- _WHAT YOU HAVE TO DO_
Line by line, output everything from the one that contains "23-08-2022, 18:27" through the end of the material below, exactly as written and with no pictures.

- _SOURCE MATERIAL_

───

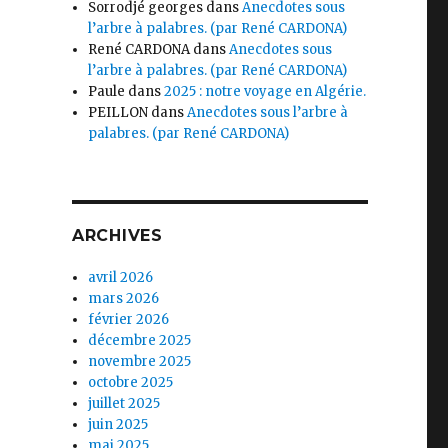
Sorrodjé georges
dans
Anecdotes sous
l’arbre à palabres. (par René CARDONA)
René CARDONA
dans
Anecdotes sous
l’arbre à palabres. (par René CARDONA)
Paule
dans
2025 : notre voyage en Algérie.
PEILLON
dans
Anecdotes sous l’arbre à
palabres. (par René CARDONA)
ARCHIVES
avril 2026
mars 2026
février 2026
décembre 2025
novembre 2025
octobre 2025
juillet 2025
juin 2025
mai 2025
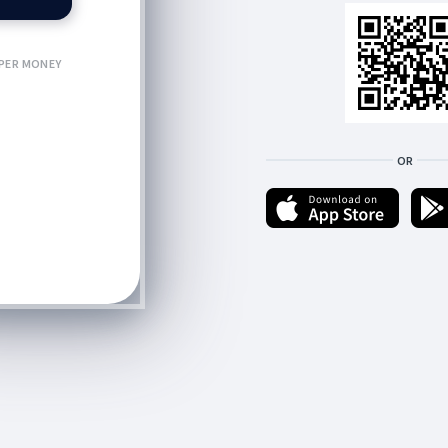
PER MONEY
OR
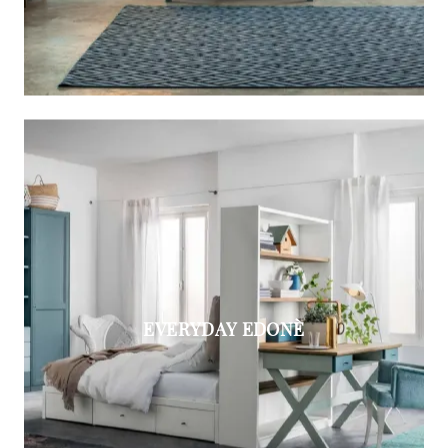
EVERYDAY EDONÈ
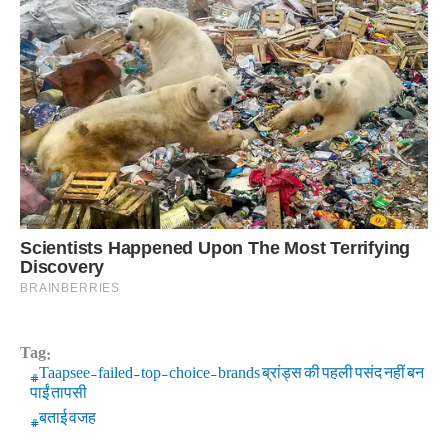
Tag:
Taapsee-failed-top-choice-brands ब्रांड्स की पहली पसंद नहीं बन
पाईं तापसी
बताई वजह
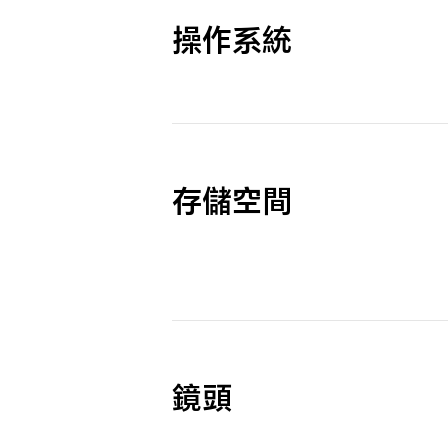
操作系統
存儲空間
鏡頭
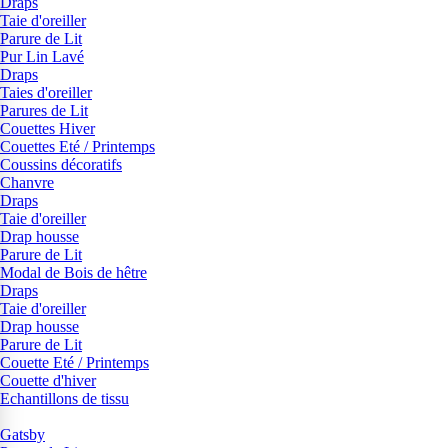
Draps
Taie d'oreiller
Parure de Lit
Pur Lin Lavé
Draps
Taies d'oreiller
Parures de Lit
Couettes Hiver
Couettes Eté / Printemps
Coussins décoratifs
Chanvre
Draps
Taie d'oreiller
Drap housse
Parure de Lit
Modal de Bois de hêtre
Draps
Taie d'oreiller
Drap housse
Parure de Lit
Couette Eté / Printemps
Couette d'hiver
Echantillons de tissu
Gatsby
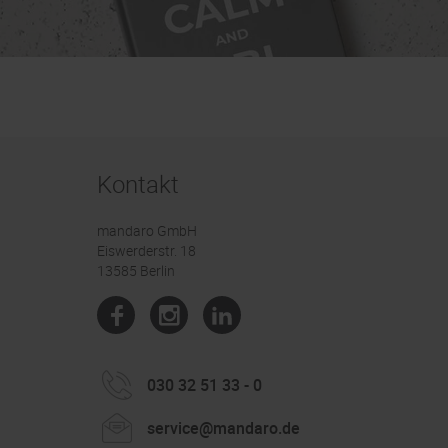
Kontakt
mandaro GmbH
Eiswerderstr. 18
13585 Berlin
030 32 51 33 - 0
service@mandaro.de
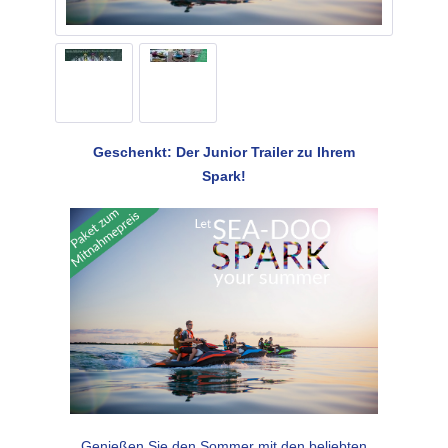
Geschenkt: Der Junior Trailer zu Ihrem
Spark!
Genießen Sie den Sommer mit den beliebten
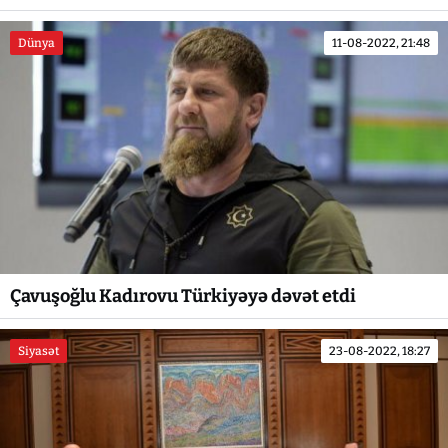
Dünya
11-08-2022, 21:48
Çavuşoğlu Kadırovu Türkiyəyə dəvət etdi
Siyasət
23-08-2022, 18:27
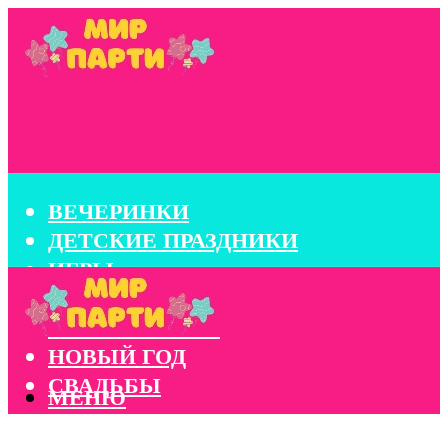
ВЕЧЕРИНКИ
ДЕТСКИЕ ПРАЗДНИКИ
ИГРЫ
КОНКУРСЫ
КОРПОРАТИВЫ
НОВЫЙ ГОД
СВАДЬБЫ
МЕНЮ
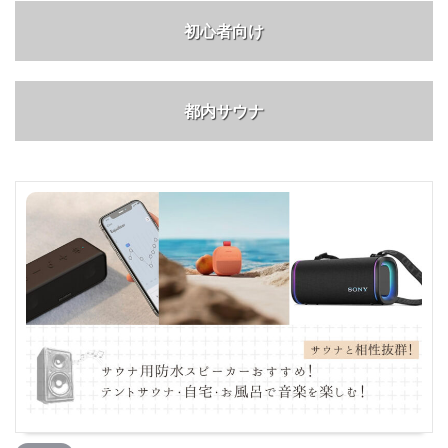
初心者向け
都内サウナ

───

- _SOLUTION FOR THIS TASK_
23-08-2022, 18:27
ВЕЧЕРИНКИ
ДЕТСКИЕ ПРАЗДНИКИ
ИГРЫ
КОНКУРСЫ
КОРПОРАТИВЫ
НОВЫЙ ГОД
СВАДЬБЫ
МЕНЮ
初心者向け
都内サウナ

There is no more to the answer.